RECORDS TO PROCESS:
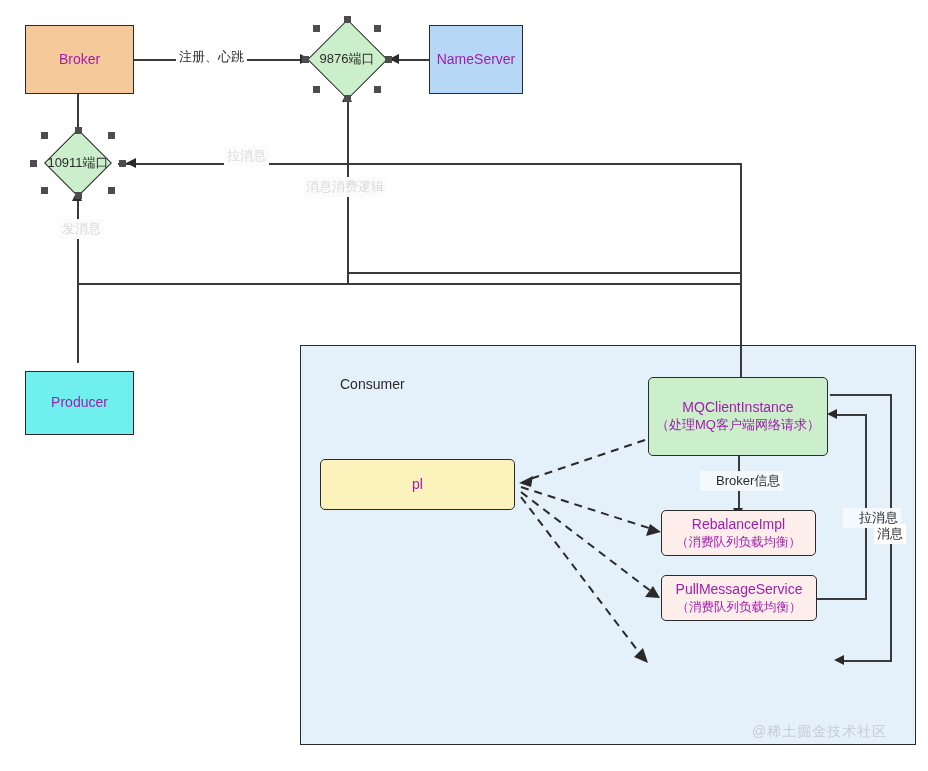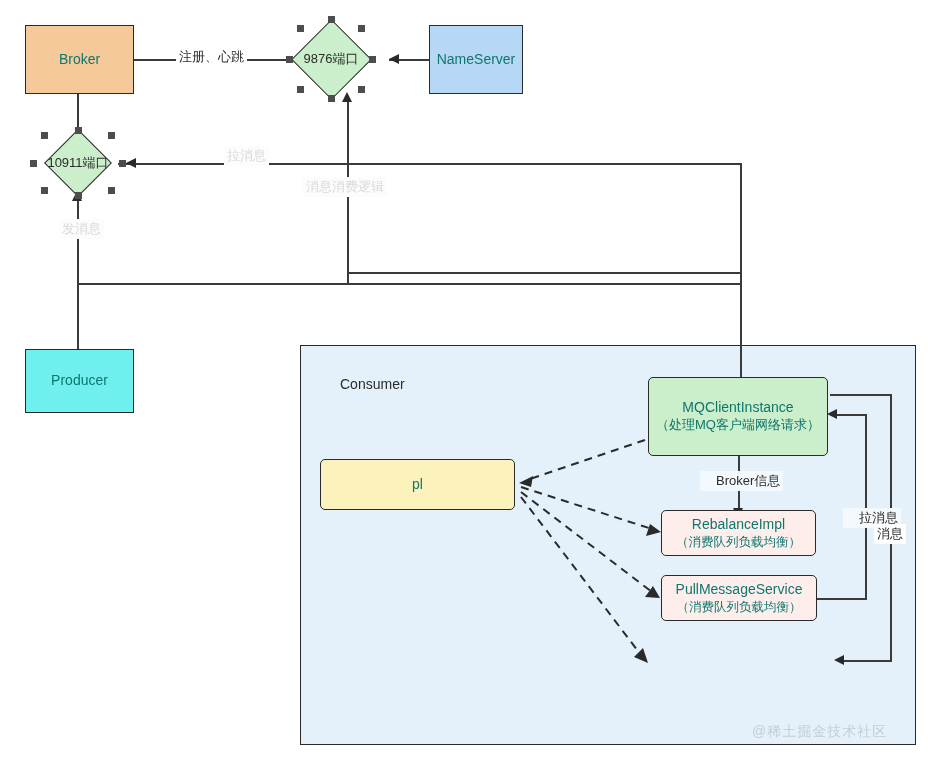--- a/index.html
+++ b/index.html
@@ -26,7 +26,7 @@
     align-items: center;
     justify-content: center;
     text-align: center;
-    color: #0f766e;
+    color: #a21caf;
     line-height: 1.28;
     z-index: 6;
   }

WHAT TO WORK ON: Exact repetition of all the records is required, with the pictures excluded.

RESPONSE TO THE TASK:
--- a/index.html
+++ b/index.html
@@ -26,7 +26,7 @@
     align-items: center;
     justify-content: center;
     text-align: center;
-    color: #0f766e;
+    color: #a21caf;
     line-height: 1.28;
     z-index: 6;
   }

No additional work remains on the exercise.